Wednesday, March 13, 2013

FAS Yellow

I’ve barely been home the past three days, which is what I expected when I took a gander at the work schedules last week. I have tomorrow off, but a dentist appointment is involved, so it doesn’t really count. Plus I have another round of packages that I have to get out of the house tout suite.

I’ve finally started doing that herd culling I've been mumbling about for months now. With flea market season rapidly approaching, I forced myself to make the time for it. Outside of a couple of box lots I bought primarily to resell, though, I haven’t had too many new additions to the herd since BreyerFest, mostly because of the space (and time!) issues.

My criteria this go round is: If I don’t absolutely love it, or it doesn’t have some personal or historical significance, it’s gotta go.

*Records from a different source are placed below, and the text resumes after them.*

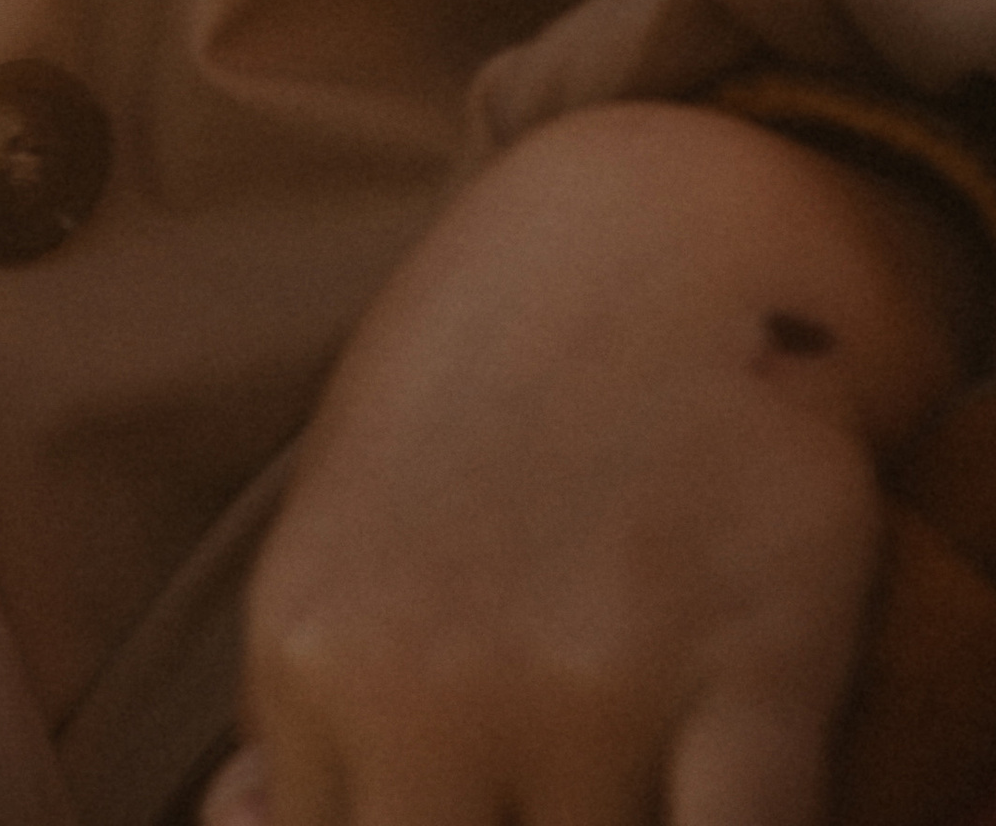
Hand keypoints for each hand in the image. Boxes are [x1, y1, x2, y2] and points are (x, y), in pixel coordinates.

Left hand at [231, 100, 973, 825]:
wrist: (666, 228)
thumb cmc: (495, 383)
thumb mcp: (343, 522)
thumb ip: (301, 703)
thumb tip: (242, 824)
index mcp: (311, 651)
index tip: (467, 796)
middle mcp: (430, 686)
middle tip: (534, 782)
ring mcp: (590, 686)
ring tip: (632, 777)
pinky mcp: (754, 675)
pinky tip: (718, 794)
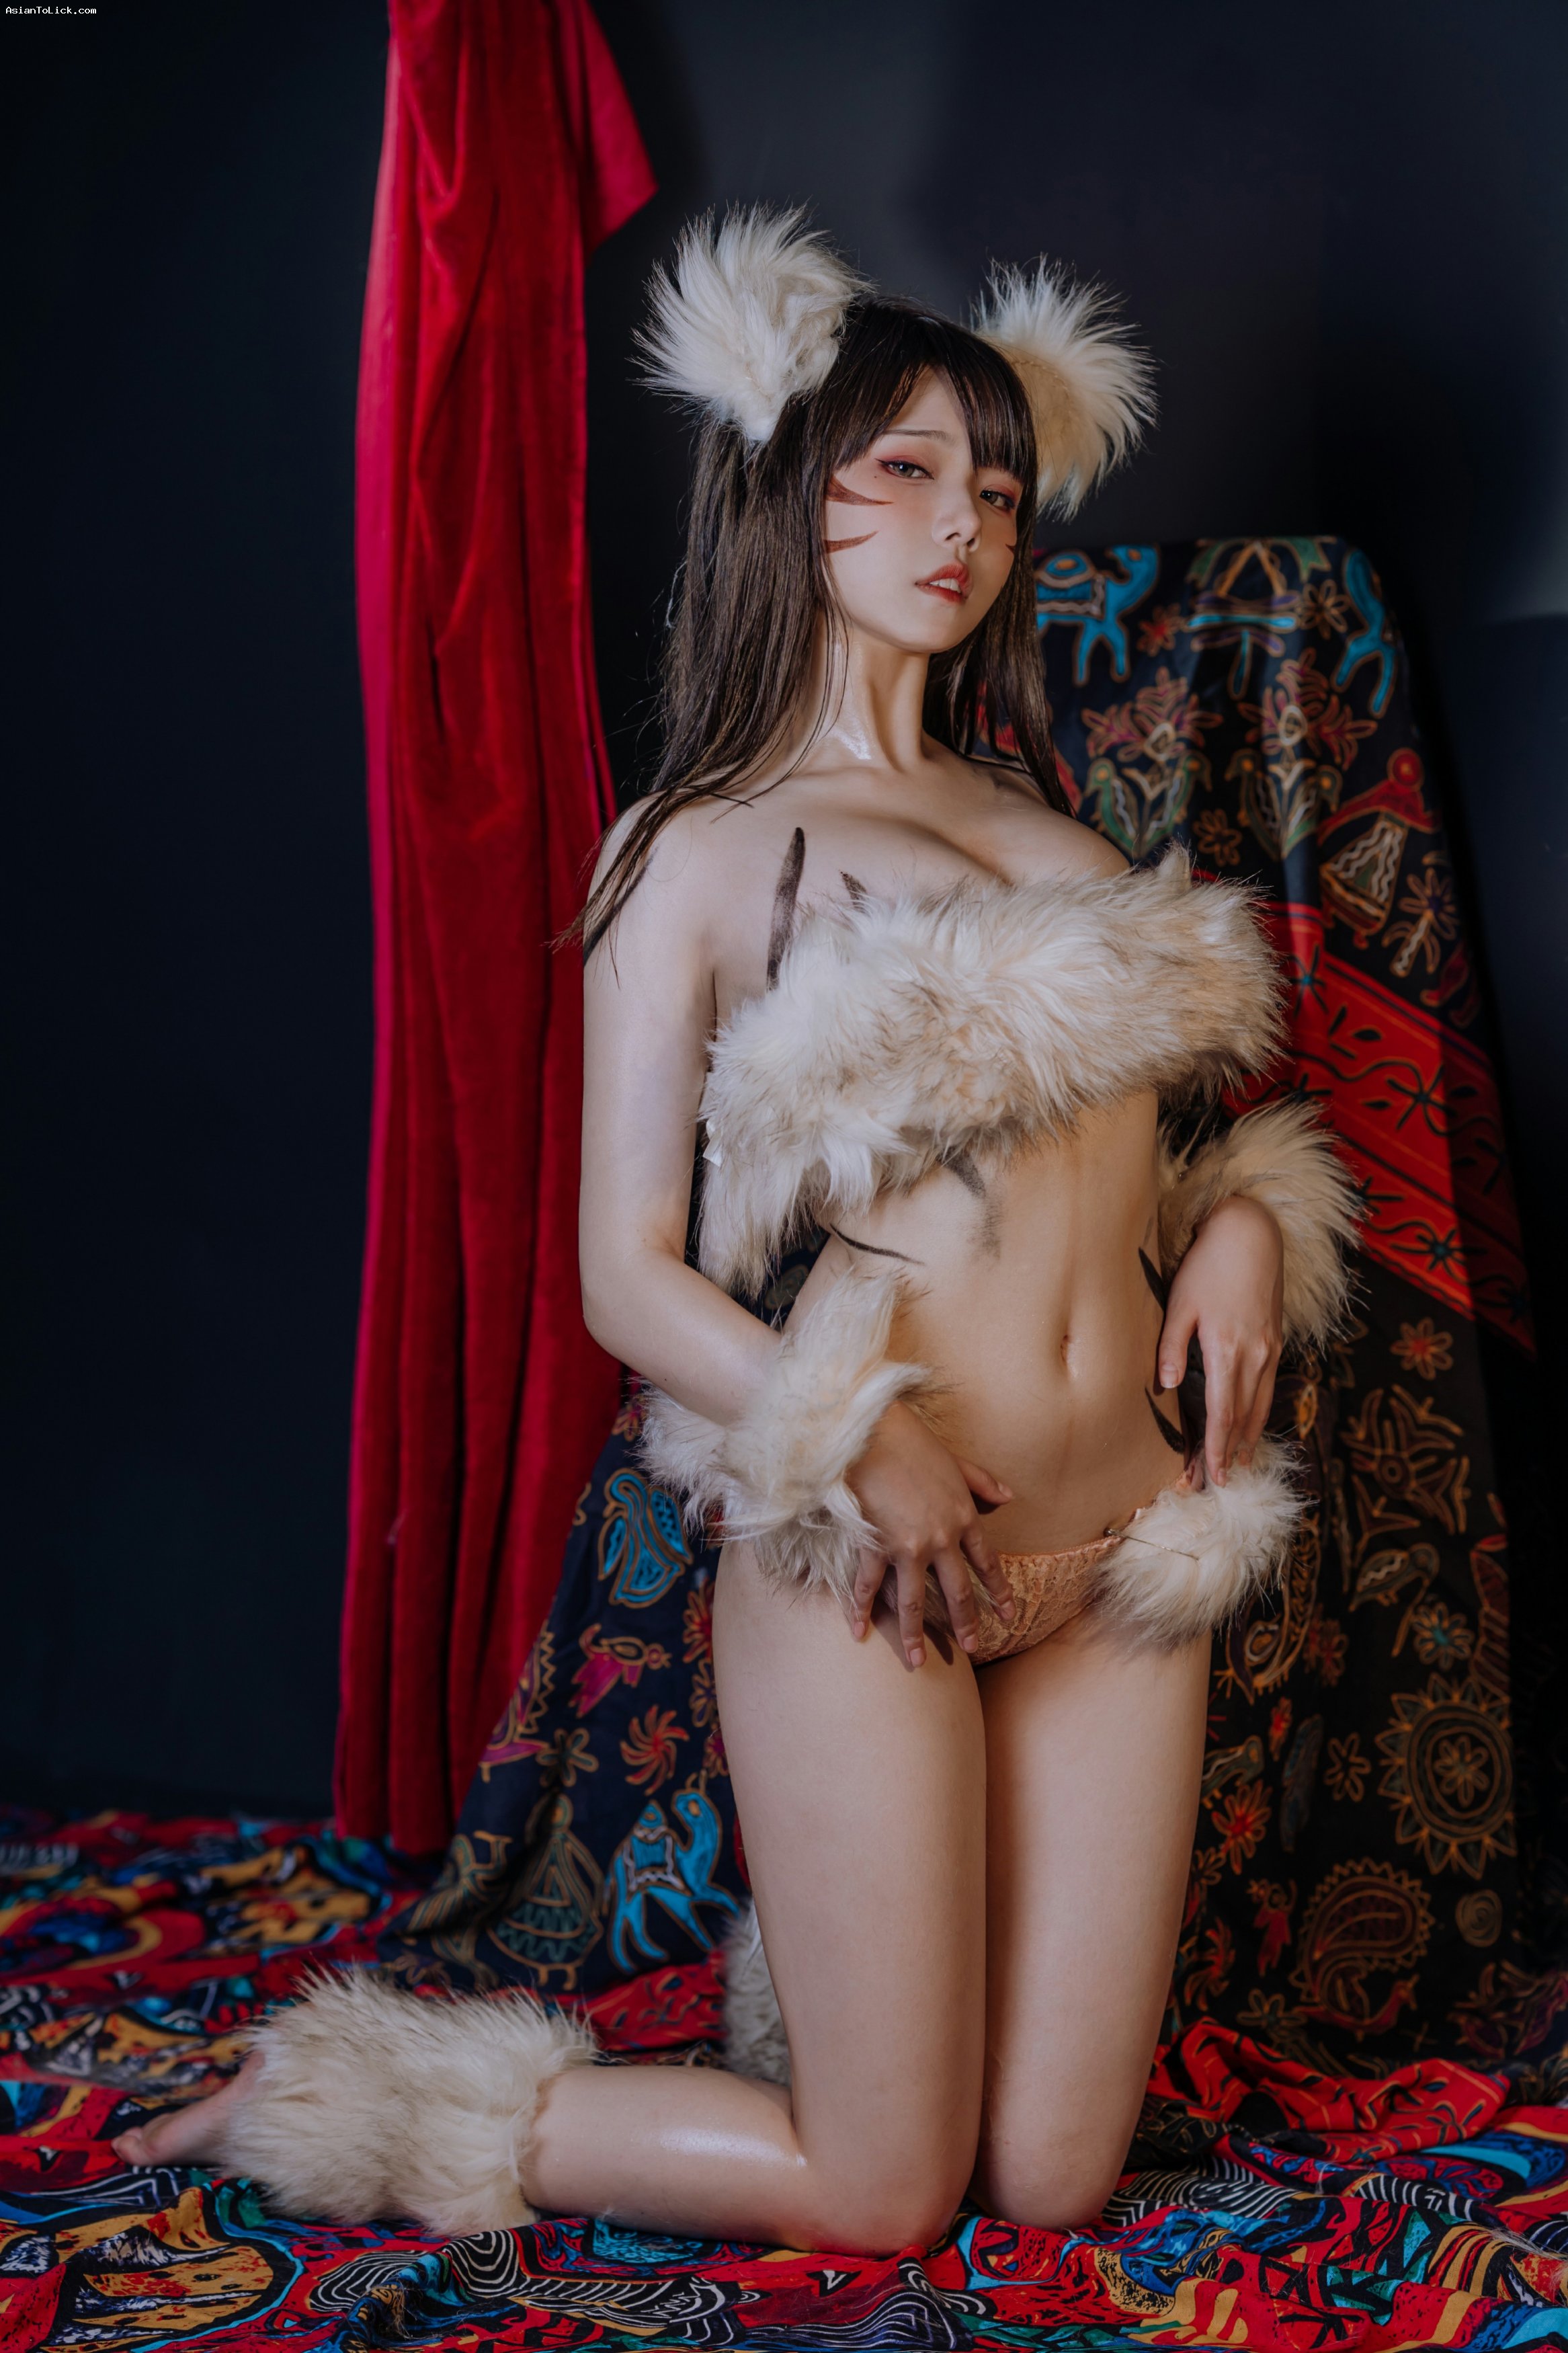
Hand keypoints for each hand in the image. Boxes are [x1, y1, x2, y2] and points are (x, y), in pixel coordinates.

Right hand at [844, 1401, 1015, 1668]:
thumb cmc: (913, 1442)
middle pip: (956, 1591)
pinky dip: (860, 1610)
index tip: (1009, 1615)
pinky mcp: (875, 1544)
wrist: (872, 1433)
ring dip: (915, 1635)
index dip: (998, 1591)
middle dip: (964, 1623)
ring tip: (916, 1662)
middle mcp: (941, 1538)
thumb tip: (1009, 1497)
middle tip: (970, 1649)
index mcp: (964, 1517)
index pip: (986, 1563)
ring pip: (913, 1602)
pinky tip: (857, 1632)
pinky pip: (868, 1586)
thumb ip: (983, 1483)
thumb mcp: (956, 1462)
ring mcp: (907, 1546)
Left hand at [1158, 1194, 1283, 1487]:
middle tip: (1218, 1484)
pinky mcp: (1276, 1340)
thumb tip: (1164, 1386)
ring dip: (1249, 1439)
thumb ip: (1171, 1346)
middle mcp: (1255, 1355)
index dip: (1216, 1449)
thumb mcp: (1180, 1302)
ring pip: (1262, 1406)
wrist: (1251, 1233)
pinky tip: (1253, 1426)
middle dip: (1230, 1454)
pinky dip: (1261, 1413)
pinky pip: (1270, 1387)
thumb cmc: (1207, 1265)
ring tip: (1238, 1466)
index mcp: (1228, 1349)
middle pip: (1244, 1418)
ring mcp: (1270, 1349)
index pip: (1222, 1413)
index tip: (1212, 1477)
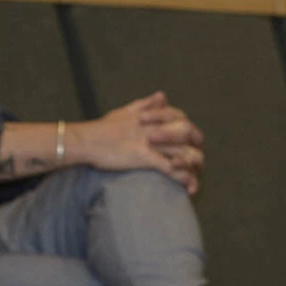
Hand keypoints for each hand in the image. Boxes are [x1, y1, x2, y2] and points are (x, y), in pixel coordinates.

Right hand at [71, 91, 204, 193]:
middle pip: (189, 133)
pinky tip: (190, 190)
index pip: (180, 118)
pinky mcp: (146, 157)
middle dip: (197, 148)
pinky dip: (184, 179)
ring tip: (196, 182)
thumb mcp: (125, 111)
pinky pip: (172, 168)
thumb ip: (146, 104)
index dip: (189, 130)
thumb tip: (162, 95)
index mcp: (153, 115)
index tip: (191, 143)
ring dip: (195, 167)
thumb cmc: (102, 128)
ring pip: (185, 152)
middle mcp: (156, 126)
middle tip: (198, 163)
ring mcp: (152, 142)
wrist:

The issue being that I love a lot of things, and as a kinda-sorta historian, I can find significance in almost anything, if I look long and hard enough. One particularly hard decision, for instance, was this guy:


It’s Little Man, from the Kelly Reno and Little Man Gift Set. I ultimately decided to cull him because he’s a little on the yellowed side, and I’d like to upgrade to a NIB set in the future anyway.

Heaven help me, it’s the color that’s most appealing to me: I don’t know why, but that hideous acid yellow Palomino colorway from that time period (early to mid-1980s) has been fascinating me of late.

(Let’s call it, for the sake of expediency, FAS [Family Arabian Stallion] Yellow, after the model who’s best known for it. The actual term I use for it isn’t exactly family- or Internet-friendly.)

I have this wild fantasy of a Vintage Club offering in this most eyeball-watering of colors, though I’m not sure who would get the honor of wearing it. Especially since most molds in the 1970s and 1980s - either as a Regular Run, or a Special Run - ended up sporting it at one time or another. Even molds as unlikely as the Pacer, the Belgian, and the Bell-bottomed Shire have already had their turn. (And I have them all! Mwah-ha-ha!)

Vintage Traditional molds that haven’t come in this color yet include: Man o' War, Trakehner, Stretched Morgan, Shetland Pony, Legionario, Appaloosa Performance Horse, the Clydesdales, Galiceno, Proud Arabian Stallion and Mare, Justin Morgan, Scratching and Lying Down Foal, Sham, Smoky, Stock Horse Mare, Stud Spider…

(Not including known Test Colors. Some of them came in different shades of something Palomino-like, like Stud Spider, Sham and the Shetland Pony. I am talking about FAS Yellow. My cut-off date for "vintage", BTW, are molds in production/conceived pre-Reeves, ca. 1985.)

As you can see, it’s not a huge list, and a number of these molds have already been utilized - or will be utilized - in the Vintage Club. Plus, the fact that FAS Yellow is probably one of the least-loved (to put it politely) of vintage colors means that it’s highly unlikely we’ll be seeing it on an new release any time soon, unless it ends up being one of those targeted mini Special Runs, like they did at the last Vault Sale. I can only imagine the reaction that would engender. (I hit refresh how many times to see THAT?!)

So I’ll just have to keep on dreaming about that FAS Yellow Man o’ War, Morgan or Trakehner. Though if I do, somehow, end up with a shot at a "Design a Test Color" thingie, I am so doing that. "She wants WHAT? Are you sure?"

3 comments:

Anonymous said...

I'm glad I'm not the only one with a fondness for 1980s lemony yellow palominos. I have a LB ASB in a rather blinding shade by the name of "Lemon Curd". She's body quality but she was $2 and I didn't have that model yet.

I'd love to see this color on a VC model, if only to savor the inevitable howls of protest.

Carrie said...

"And I have them all!"

Sounds like a new collectors class theme right there!

Little Black Car said...

My first thought was Running Mare and Foal, but they did that palomino RM in 1982. Dang.

I still want to see the Running Mare and Foal in old-school black (with bald faces and socks, like the Grazing Mare/Foal had). Come on, Breyer!

My first Trad Breyer was the Scratching Foal. She'd be cute in FAS Yellow, too, I think.